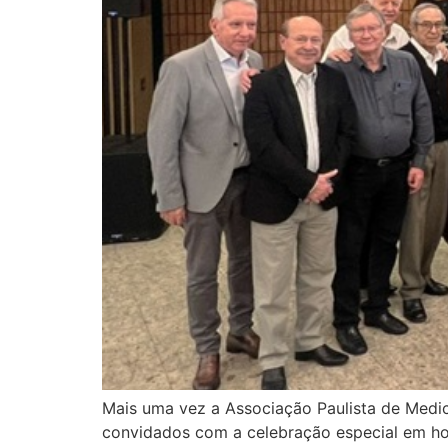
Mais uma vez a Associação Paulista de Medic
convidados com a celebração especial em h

######

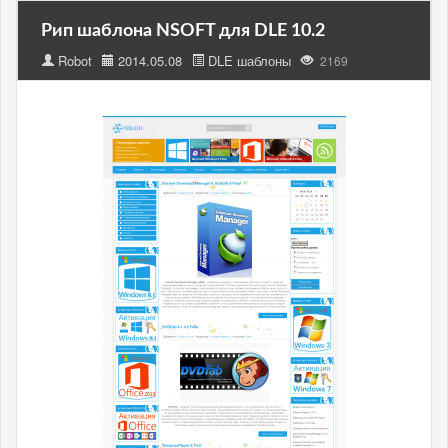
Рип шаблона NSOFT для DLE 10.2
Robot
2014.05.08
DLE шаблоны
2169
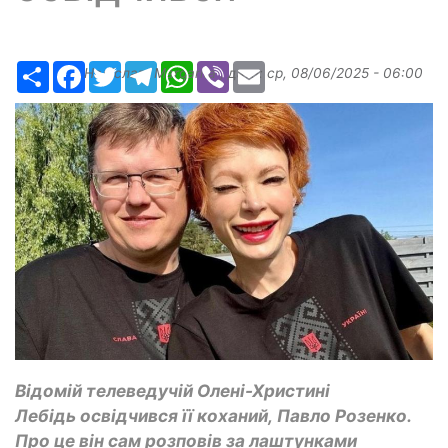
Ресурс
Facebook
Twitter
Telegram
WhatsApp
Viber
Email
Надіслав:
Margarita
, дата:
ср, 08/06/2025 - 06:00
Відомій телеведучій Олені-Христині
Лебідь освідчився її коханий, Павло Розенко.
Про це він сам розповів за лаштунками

######

### Problem
Would you please write out, exactly and with no other lines, the stretch of the listing above from the line containing "Mais uma vez a Associação Paulista de Medic" through the line containing "convidados com a celebração especial em h"?

### Output
Mais uma vez a Associação Paulista de Medic
convidados com a celebração especial em h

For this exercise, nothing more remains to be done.